State-by-State Variation: Why Location Drives Closing Costs

Closing costs can vary dramatically based on where you buy:

  • High-cost states like New York, Pennsylvania, Delaware, and Maryland stack transfer taxes, mortgage taxes, and mandatory attorney involvement that can push buyer closing costs well above 5% of the loan amount.
  • Low-cost states like Missouri, Indiana, and Wyoming typically have minimal transfer taxes and lower title insurance premiums, keeping buyer costs closer to 1%–2% of the loan amount.
  • Custom variations: In some parts of Texas, the seller traditionally pays all title costs. In New York, both sides pay their own attorney. In California, custom varies by county.
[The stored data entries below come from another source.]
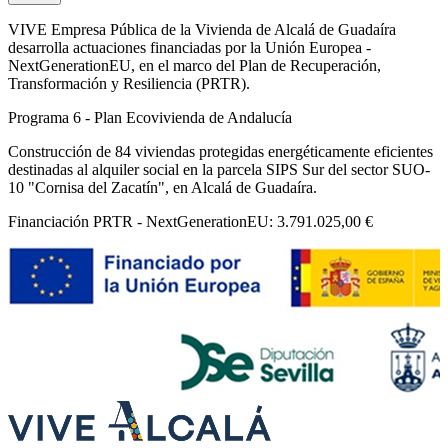
VIVE Empresa Pública de la Vivienda de Alcalá de Guadaíra
desarrolla actuaciones financiadas por la Unión Europea -
NextGenerationEU, en el marco del Plan de Recuperación,
Transformación y Resiliencia (PRTR).
Programa 6 - Plan Ecovivienda de Andalucía
Construcción de 84 viviendas protegidas energéticamente eficientes
destinadas al alquiler social en la parcela SIPS Sur del sector SUO-
10 "Cornisa del Zacatín", en Alcalá de Guadaíra.
Financiación PRTR - NextGenerationEU: 3.791.025,00 €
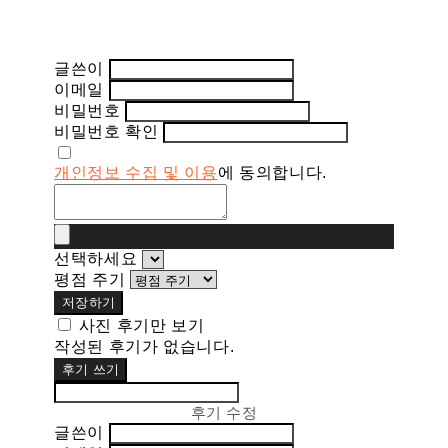
글쓴이
이메일
비밀번호
비밀번호 확인
개인정보 수집 및 이용
에 동의합니다.
선택하세요
평점 주기
저장하기
사진 후기만 보기
작성된 후기가 없습니다.
후기 쓰기
후기 수정
글쓴이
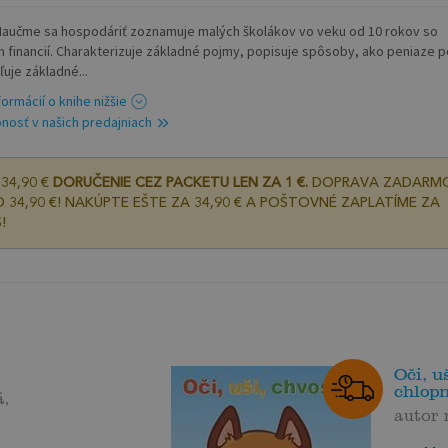
Naučme sa hospodáriť zoznamuje malých školákov vo veku od 10 rokov so
 financií. Charakterizuje základné pojmy, popisuje spôsoby, ako peniaze p
ľuje základné...
formácií o knihe nižšie
nosť v našich predajniach
34,90 €
DORUČENIE CEZ PACKETU LEN ZA 1 €.
DOPRAVA ZADARM
 34,90 €! NAKÚPTE EŠTE ZA 34,90 € A POŠTOVNÉ ZAPLATÍME ZA
!
Oči, u
chlop
á,
autor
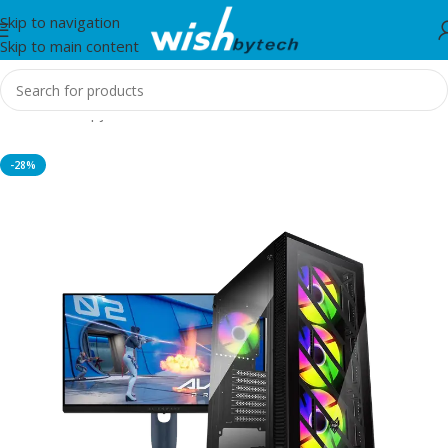
Skip to navigation
Skip to main content
Home
/
Kompjuter
-28%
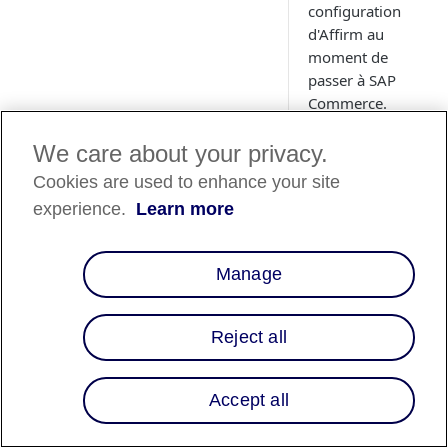
configuration
d'Affirm au
moment de
passer à SAP
Commerce.
We care about your privacy.
Cookies are used to enhance your site
experience.
Learn more
Manage
Reject all
Aperçu
Ce guide décrit la m
Accept all
Commerce, afin de p
clients. Après avoir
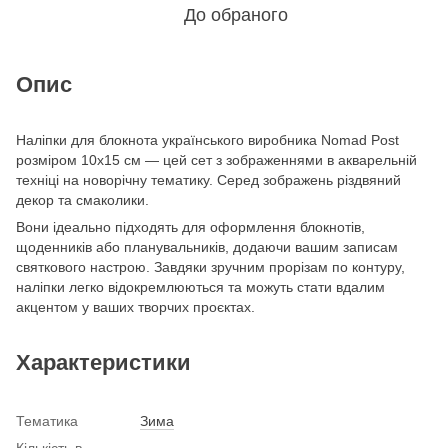
До обраного
Опис
Наліпки для блокнота українського виробника Nomad Post
розміром 10х15 см — цей сет з зображеннями в акварельній
техніці на новорічну тематику. Серед зображень різдвяний
декор та смаколики.
Вони ідеально підходять для оформлення блокнотів,
щоденників або планувальників, додаючи вашим записам
святкового настрою. Завдяки зручним прорізам по контуру,
наліпки легко відокремлюються та можуть стати вдалим
акцентом у ваших творчих проєктах.
Характеристики
Тематика
Зима
Кількість в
Always ask your real estate agent what is customary in your specific market—and then decide whether you want to negotiate away from that custom based on your leverage in the transaction.
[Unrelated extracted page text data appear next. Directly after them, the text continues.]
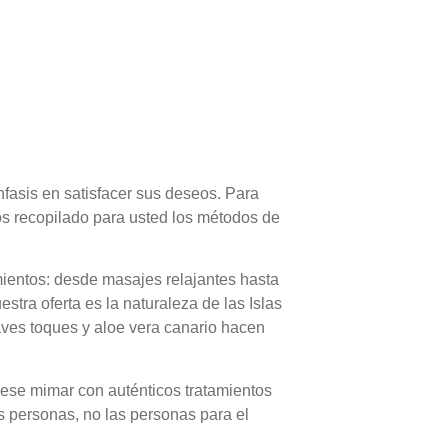
asis en satisfacer sus deseos. Para
os recopilado para usted los métodos de
mientos: desde masajes relajantes hasta
stra oferta es la naturaleza de las Islas
uaves toques y aloe vera canario hacen
ese mimar con auténticos tratamientos
as personas, no las personas para el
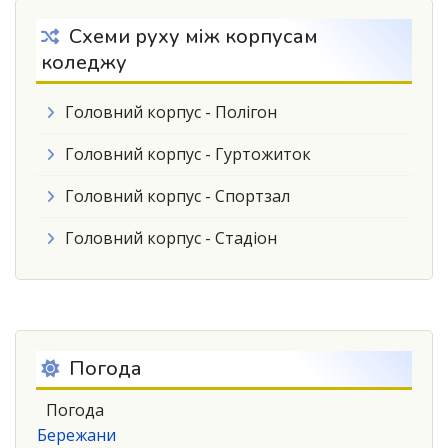
Схеми руху між корпусам
коледжу
Головний корпус - Полігон
Головний корпус - Гуртожиток
Головний корпус - Спортзал
Головний корпус - Стадіон
Погода
Погода
Бережани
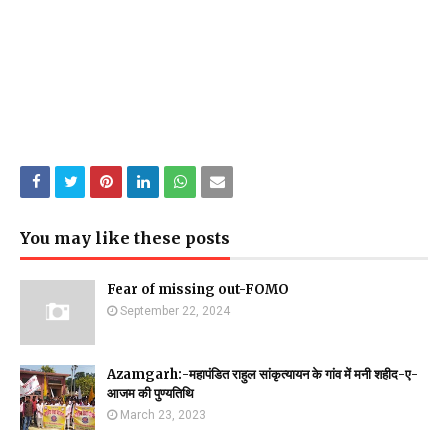
You may like these posts
Fear of missing out-FOMO
September 22, 2024
Azamgarh:-महापंडित राहुल सांकृत्यायन के गांव में मनी शहीद-ए-
आजम की पुण्यतिथि
March 23, 2023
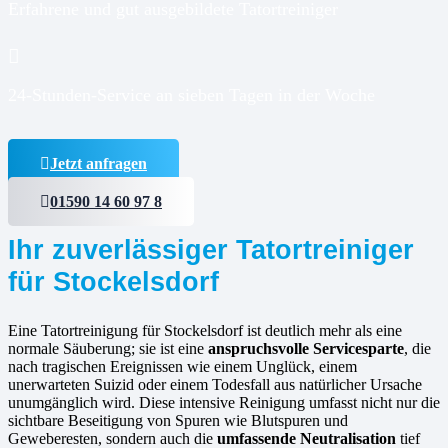
Erfahrene und gut ausgebildete Tatortreiniger
24-Stunden-Service an sieben Tagen in der Woche
Jetzt anfragen
01590 14 60 97 8
Ihr zuverlässiger Tatortreiniger
für Stockelsdorf
Eine Tatortreinigung für Stockelsdorf ist deutlich mehr als eine
normale Säuberung; sie ist eine
anspruchsvolle Servicesparte
, die
nach tragischen Ereignissen wie einem Unglück, einem
unerwarteten Suizid oder einem Todesfall aus natürlicher Ursache
unumgänglich wird. Diese intensive Reinigung umfasst nicht nur die
sichtbare Beseitigung von Spuren wie Blutspuren und
Geweberesten, sondern auch die
umfassende Neutralisation
tief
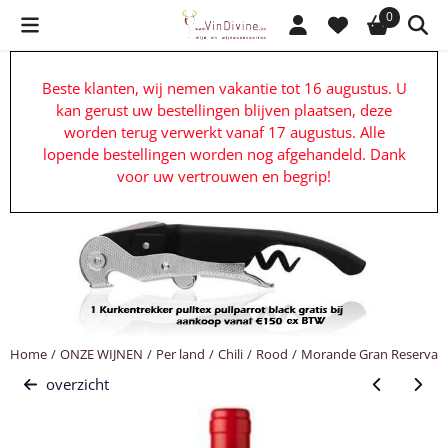
Cookievoorkeuren zijn beschikbaar. Kies instellingen of sta alle c
0
Beste klanten, wij nemen vakantie tot 16 augustus. U
kan gerust uw bestellingen blijven plaatsen, deze
worden terug verwerkt vanaf 17 augustus. Alle
lopende bestellingen worden nog afgehandeld. Dank
voor uw vertrouwen en begrip!
Home
/
ONZE WIJNEN
/
Per land
/
Chili
/
Rood
/
Morande Gran Reserva 
overzicht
Strategies to Reduce Your Closing Costs

For Buyers

  • Shop at least three lenders. This single action has the highest ROI of any closing cost strategy.
  • Close near the end of the month. You'll owe less prepaid interest.
  • Negotiate seller concessions into your offer, especially in a buyer-favorable market.
  • Ask about lender credits. Accepting a slightly higher interest rate in exchange for lender credits can make sense if you plan to sell or refinance within 3–5 years.
  • Explore assistance programs. Many state housing finance agencies offer grants or forgivable loans specifically for closing costs for income-qualifying buyers.

For Sellers

  • Negotiate commission rates. With buyer compensation now more separately negotiated, there is more room to discuss total commission structure with your listing agent.
  • Understand your net sheet before pricing. Ask your agent for a seller net sheet that accounts for all closing costs, so your list price reflects your actual financial goal.
  • Know your transfer tax exposure. In high-tax states, this can be a five-figure cost that needs to factor into your decision to sell.

The Bottom Line

Closing costs are not a fixed number—they're a negotiable, variable collection of fees shaped by your lender, your location, your loan type, and the terms of your purchase contract. Buyers should budget 2%–5% of the loan amount in closing costs, and sellers should plan for 6%–10% of the sale price (dominated by commissions). But with careful preparation, competitive lender shopping, and smart negotiation, both parties can meaningfully reduce what they pay.

The most important action you can take is to request Loan Estimates from multiple lenders early, read them carefully, and ask questions before you're sitting at a closing table under time pressure. The money you save on closing costs is money you keep—whether that's cash in your emergency fund, equity in your new home, or proceeds from your sale.


All figures in this article are illustrative examples based on typical market ranges as of 2026. Actual closing costs vary by transaction, lender, loan type, and location. This article does not constitute financial or legal advice. Consult a licensed mortgage professional, real estate attorney, or HUD-approved housing counselor for guidance specific to your situation.